### WHAT TO DO
Retype every text line in the material below without changing a character, and leave the pictures out of your copy.

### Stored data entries

· · · · · · ·

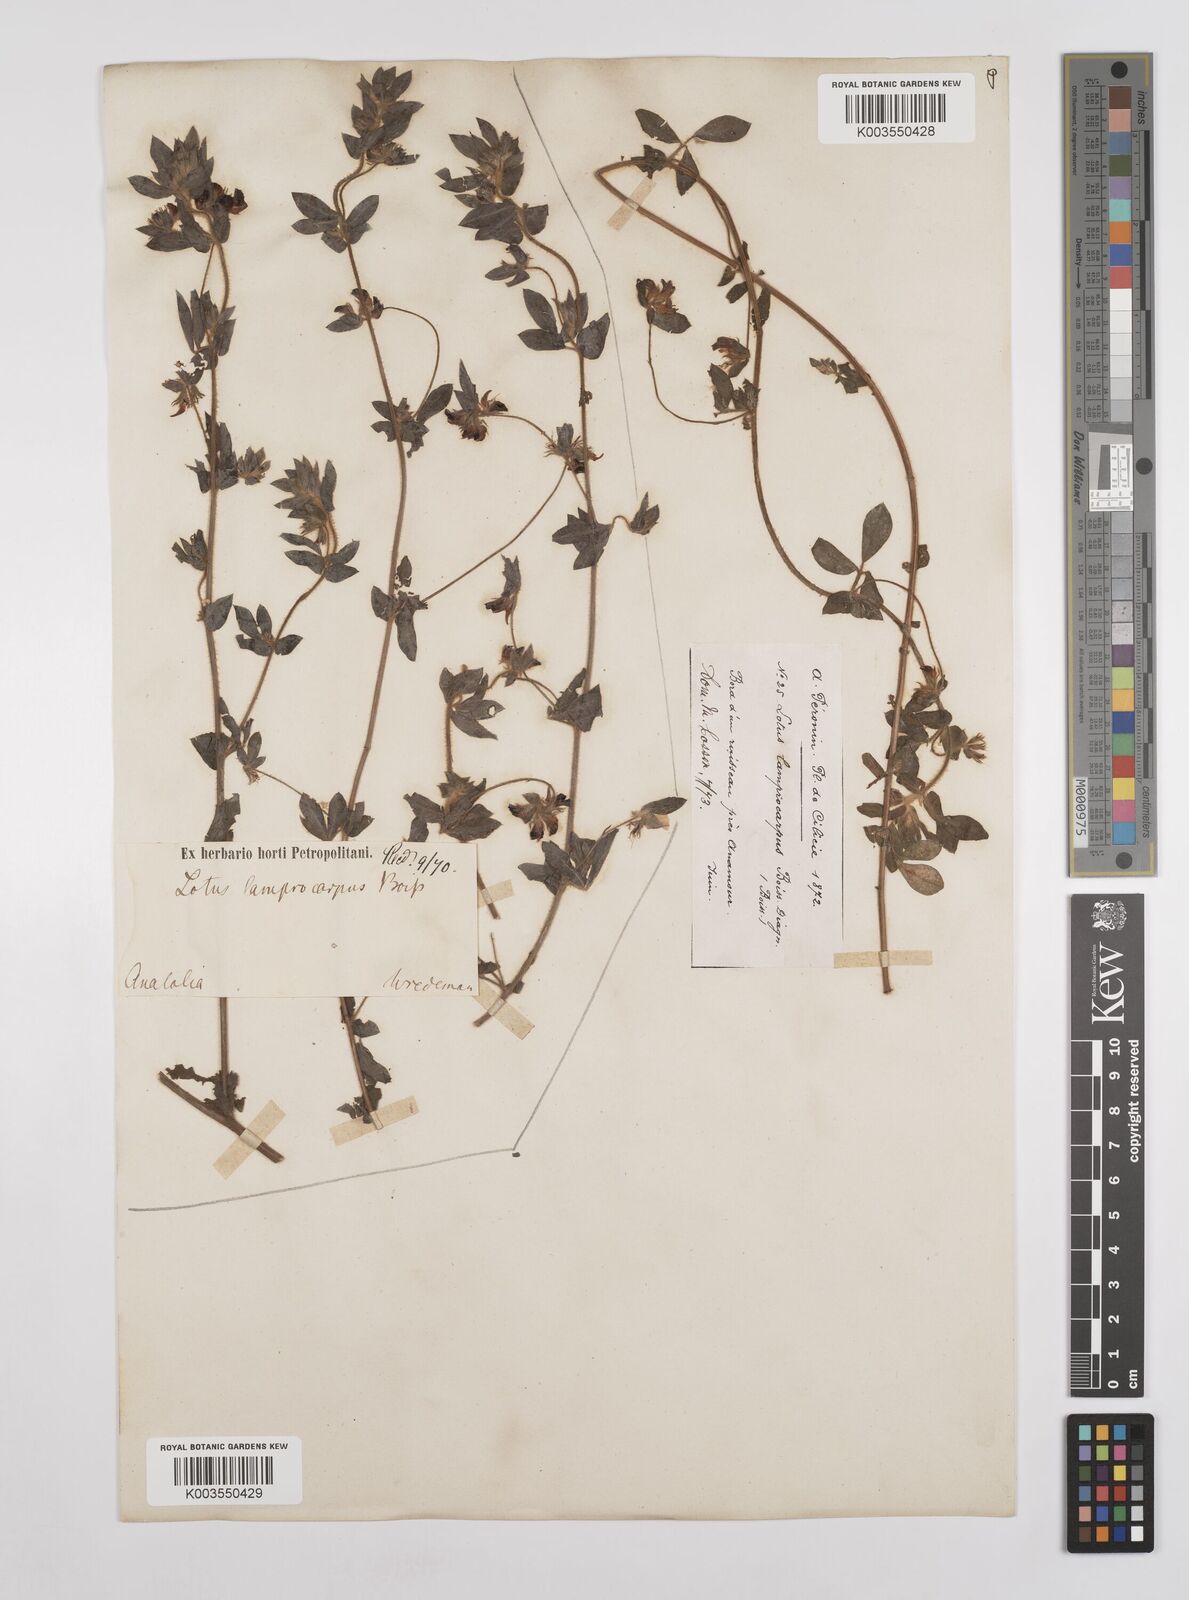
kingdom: Plantae
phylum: Tracheophyta
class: Magnoliopsida
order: Fabales
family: Fabaceae
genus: Lotus
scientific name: Lotus palustris
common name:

· · · · · · ·

### SOLUTION TO THIS EXERCISE
kingdom: Plantae
phylum: Tracheophyta
class: Magnoliopsida
order: Fabales
family: Fabaceae
genus: Lotus
scientific name: Lotus palustris
common name:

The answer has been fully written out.